If you've had a rendez-vous with Ada in a previous life, you'll be familiar with the concept of join patterns (or shorthand joins). Our Microsoft Research department has done quite some work on this field already, as you can read here: http://research.microsoft.com/~crusso/joins/. It's part of Polyphonic C#, which is by itself part of Cw and based on join calculus. We already got the LINQ inspiration from it, joins might be lurking around the corner too. There actually just two basic concepts to understand here:

• Asynchronous methods: imagine a keyword async as a modifier on methods (which would imply the method is a procedure, hence the void return type becoming redundant for those type of methods).
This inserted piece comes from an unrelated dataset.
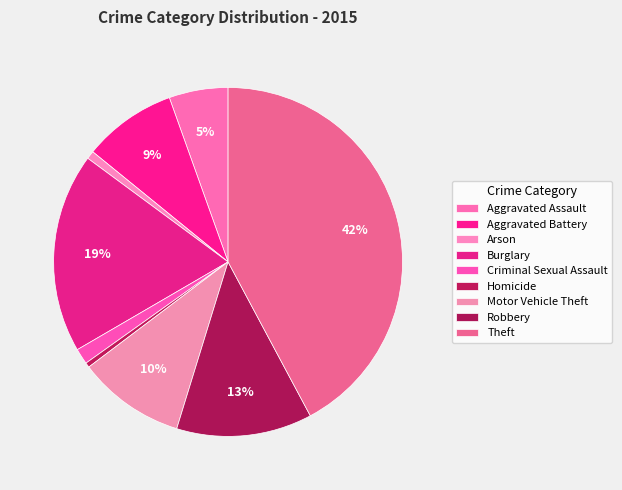

Count the number of slices in the pie.

9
No longer do you need to create separate versions of a method with or without the Async suffix to work around return type overloading limitations imposed by the runtime. You can think of the method as a wrapper around a task scheduling call, wrapping the entire body. Whether or not this spawns a new thread is another matter.
• Join patterns: also known as chords, is a declarative way of a WaitAll style of guard mechanism to enter a method.

Our monk would look like:

class Monk
{
     public async RequestCard(string to) { ... }
     public string GetCard() & public async RequestCard(string to) { ... }
}

Basically requests for cards queue up on the monk's GetCard operation, ready to get processed when the monk is awake. Actually this sample is convoluted and our monk suffers from some concurrency diseases (think of the cards it would hand out if there are multiple outstanding requests - any ordering guarantees without "ticketing"?) but I won't get in details for now - it's just (yet) another way of thinking about asychronous processing with today's materials in the room. If you're inspired by join patterns, check out the Polyphonic C# paper.